**Input:**

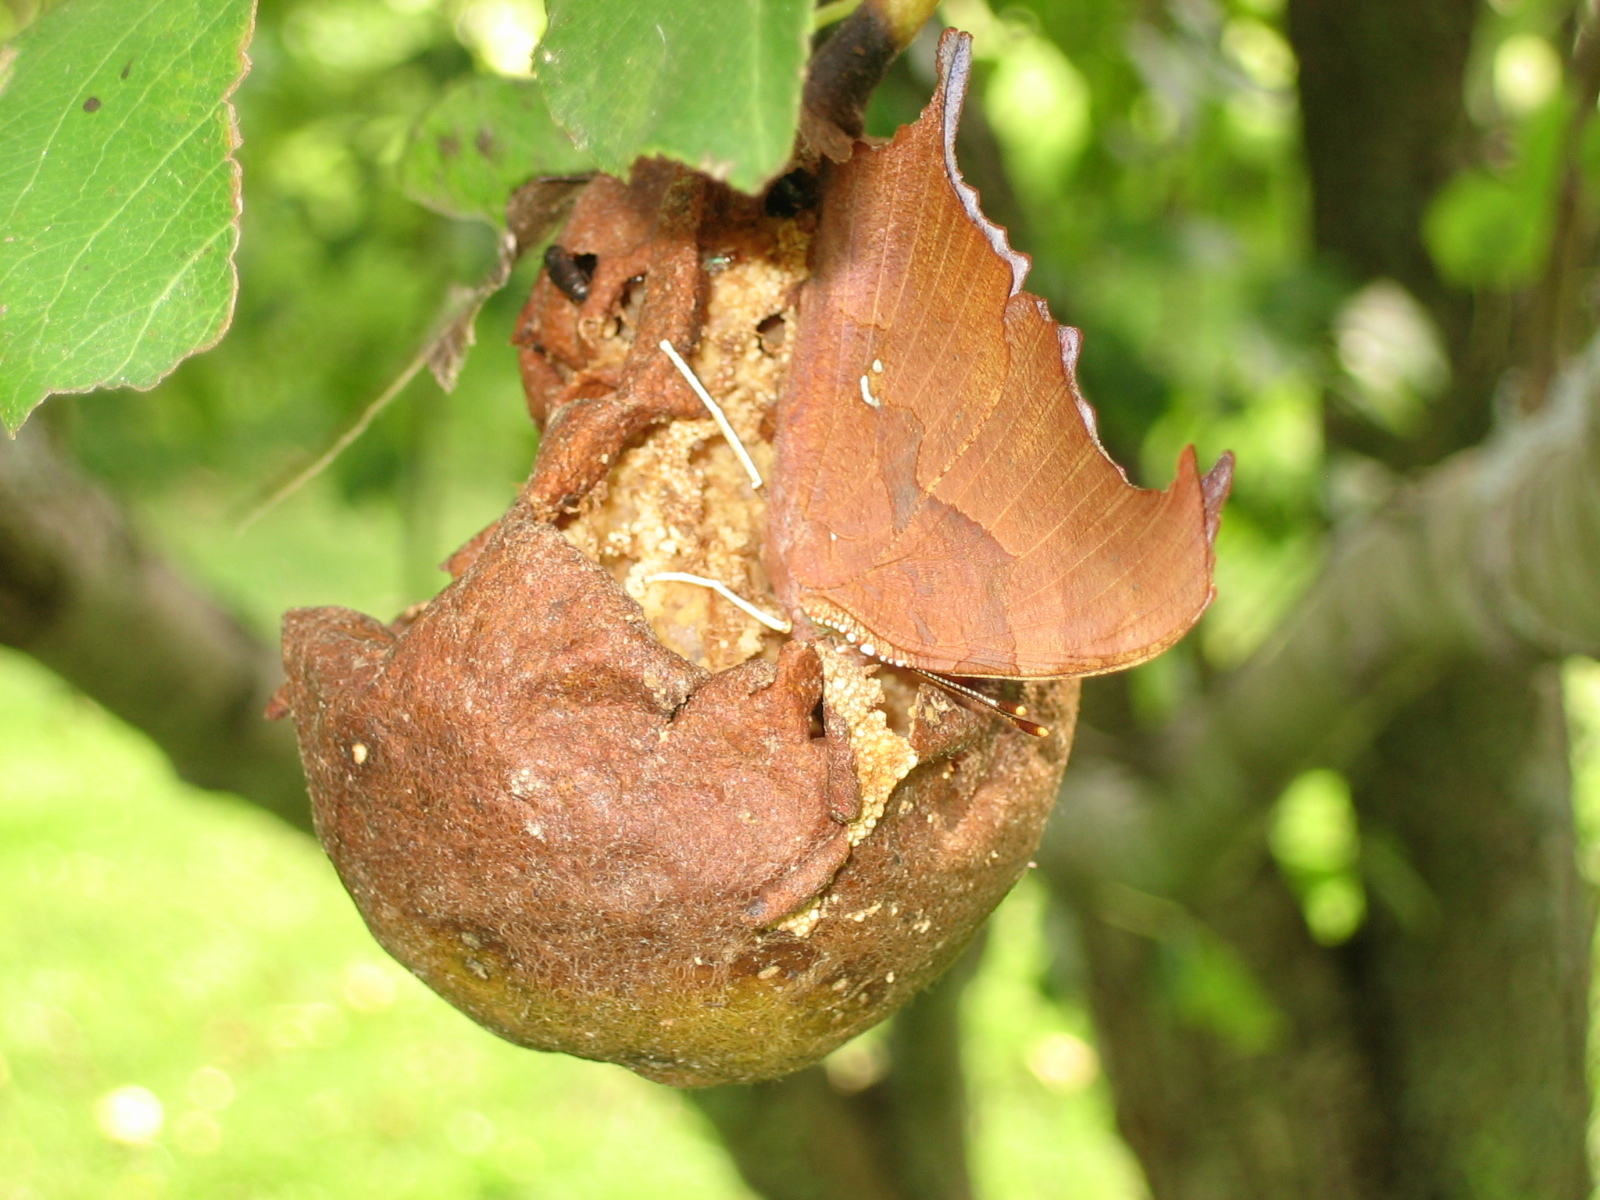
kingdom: Animalia
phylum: Arthropoda
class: Insecta
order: Lepidoptera
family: Nymphalidae
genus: Polygonia
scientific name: Polygonia interrogationis
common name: Question mark
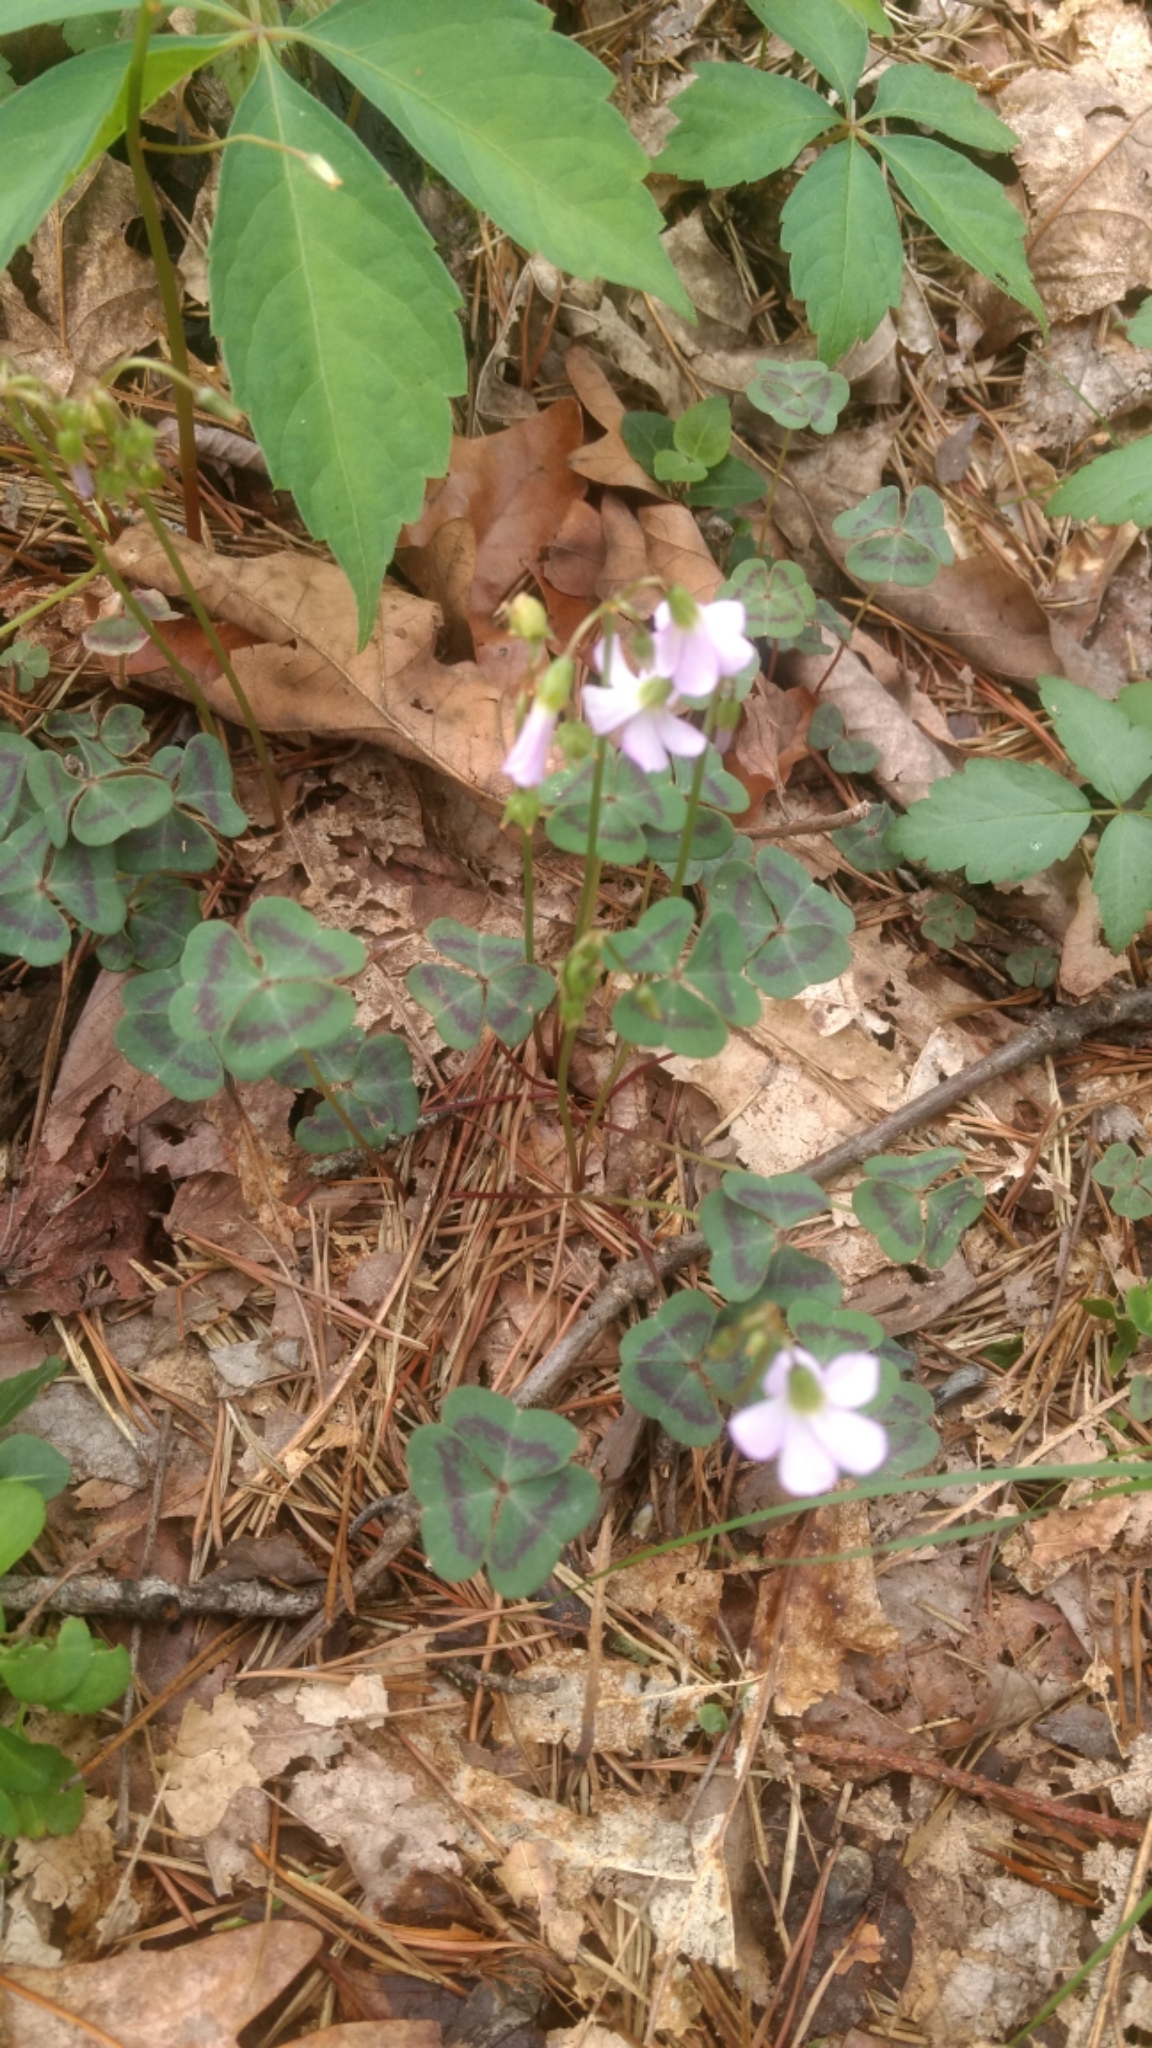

**Task instructions:** Reproduce everything in the records from the line containing "phylum: Arthropoda" down to the end of the records, both ends included, and leave out the pictures.

**Response to the task:**
phylum: Arthropoda
class: Insecta
order: Lepidoptera
family: Nymphalidae
genus: Polygonia
scientific name: Polygonia interrogationis
common name: Question mark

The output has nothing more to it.